From e7276880524d46c9b6e915774c521112fcdfe847 Mon Sep 17 00:00:00 2001
From: Pepijn <pepijn@huggingface.co>
Date: Fri, 15 May 2026 14:14:42 +0200
Subject: [PATCH] =?UTF-8?q?annotate:=20telegraphic=20subtasks=20=E2=80=94?=
 =?UTF-8?q?=20=E2=89=A44=20words,=20verb+object,=20consistent=20nouns?=
MIME-Version: 1.0
Content-Type: text/plain; charset=UTF-8
Content-Transfer-Encoding: 8bit

Tighten the subtask prompt further per real-data feedback.
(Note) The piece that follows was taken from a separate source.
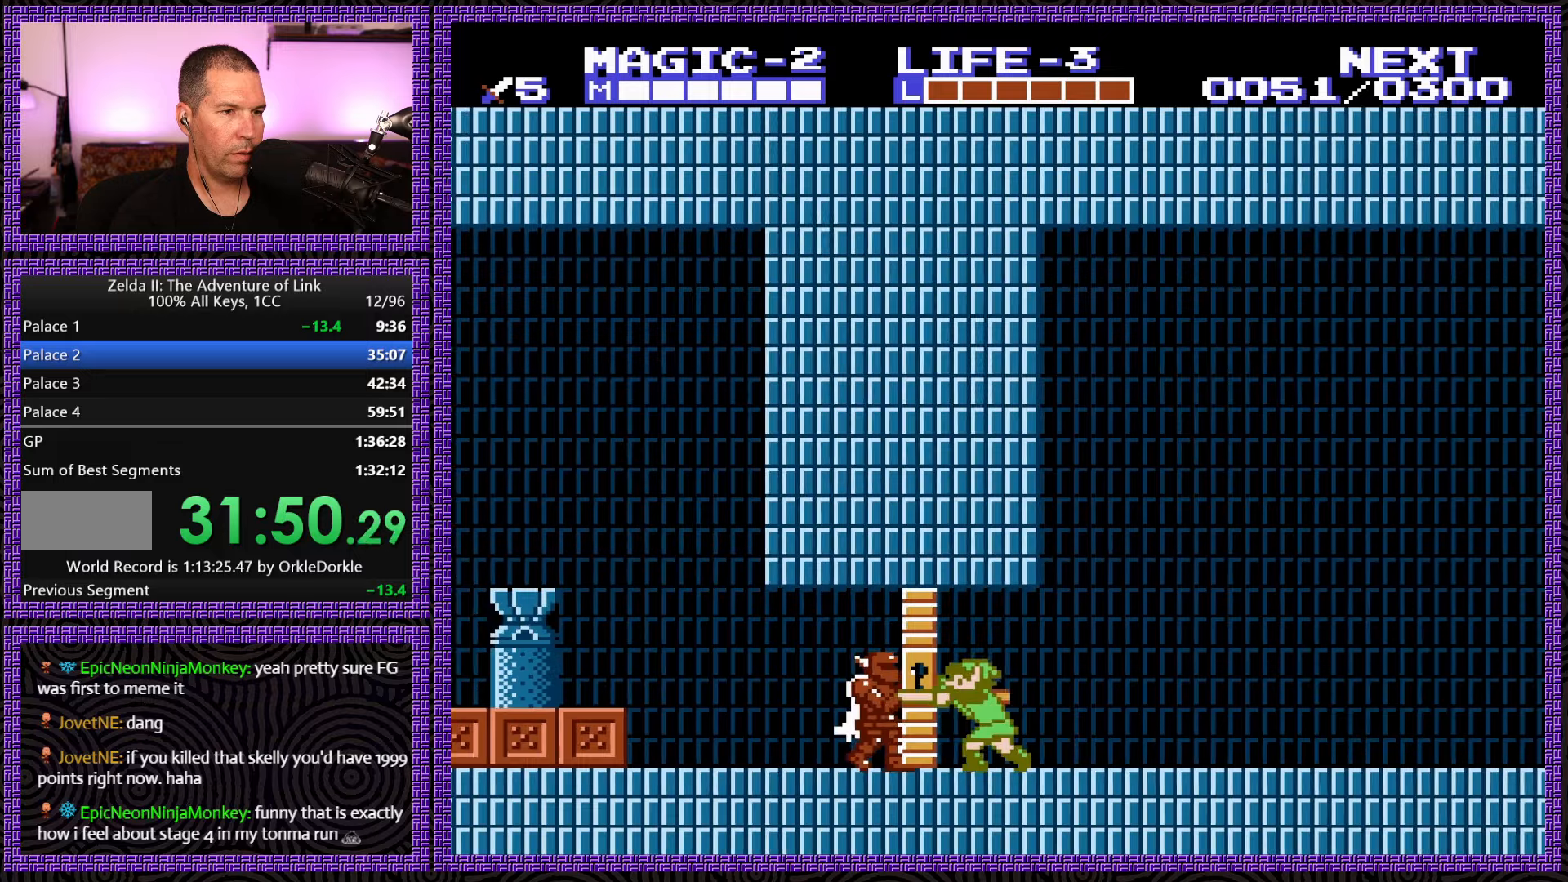
{"buttons": ["DPAD_UP", "DPAD_RIGHT"], "events": [[134, "B", "up"], [350, "DPAD_RIGHT", "down"], [350, "DPAD_UP", "down"]]}
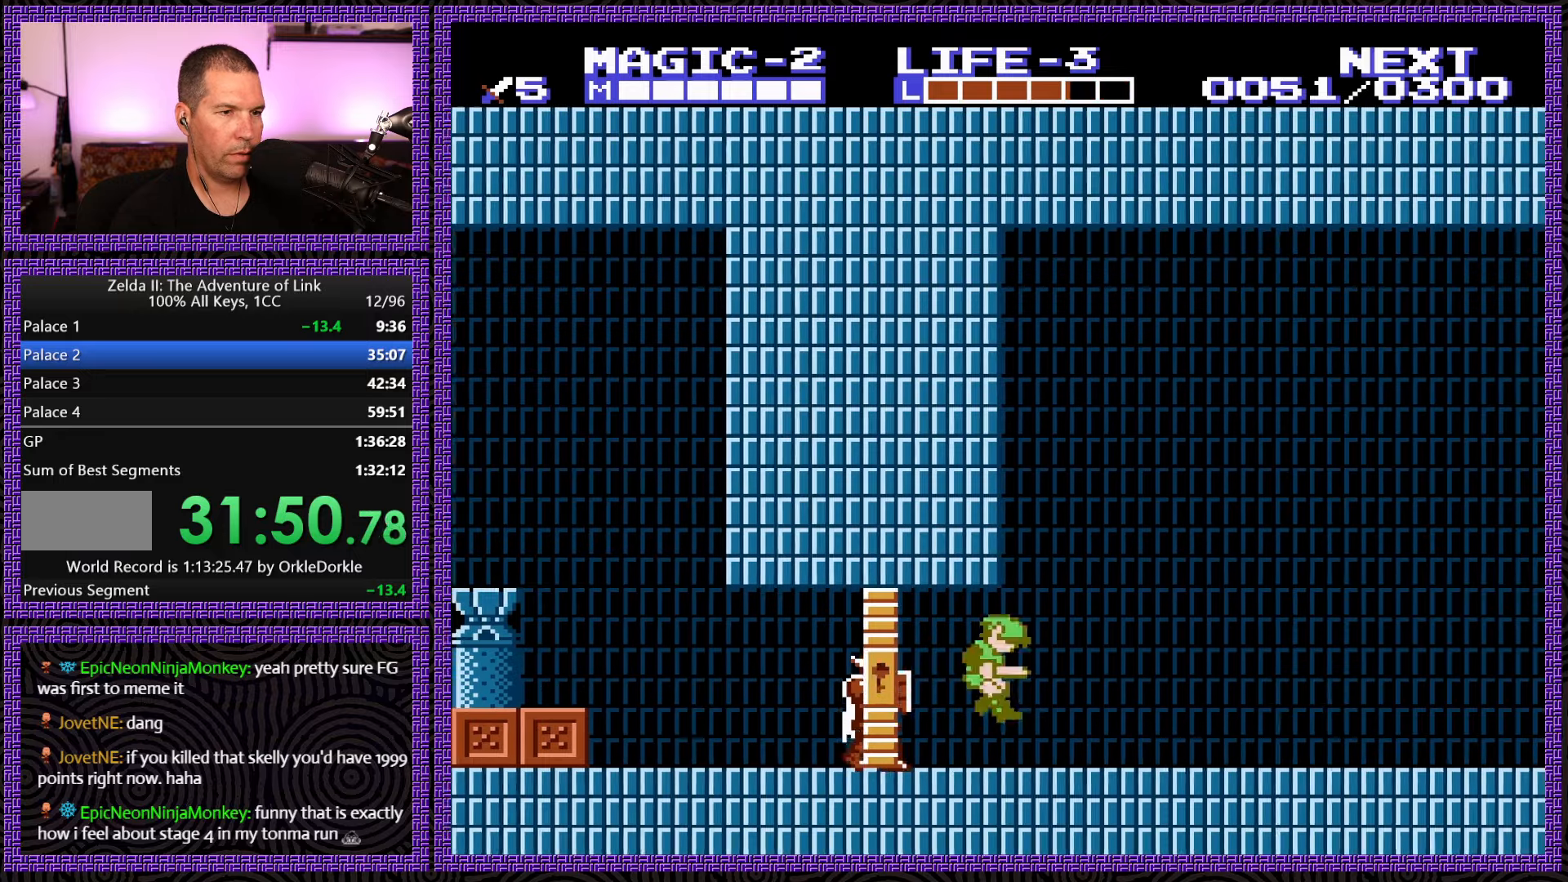
{"buttons": ["DPAD_RIGHT"], "events": [[500, "DPAD_UP", "up"]]}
The old
≤5-word cap still produced things like "release the yellow block
into the green bin" (8 words, articles, destination, and "block"
where the task said "cube").

New rules:
* Hard cap ≤ 4 words, ideally 2-3. Form: VERB + (color) + OBJECT.
* No articles, no destinations, no adverbs, no "robot/arm/gripper".
* Must reuse the exact object nouns from the task — no block/cube,
  bin/box/container drift across the episode.
* Concrete good/bad examples anchored on the cube task.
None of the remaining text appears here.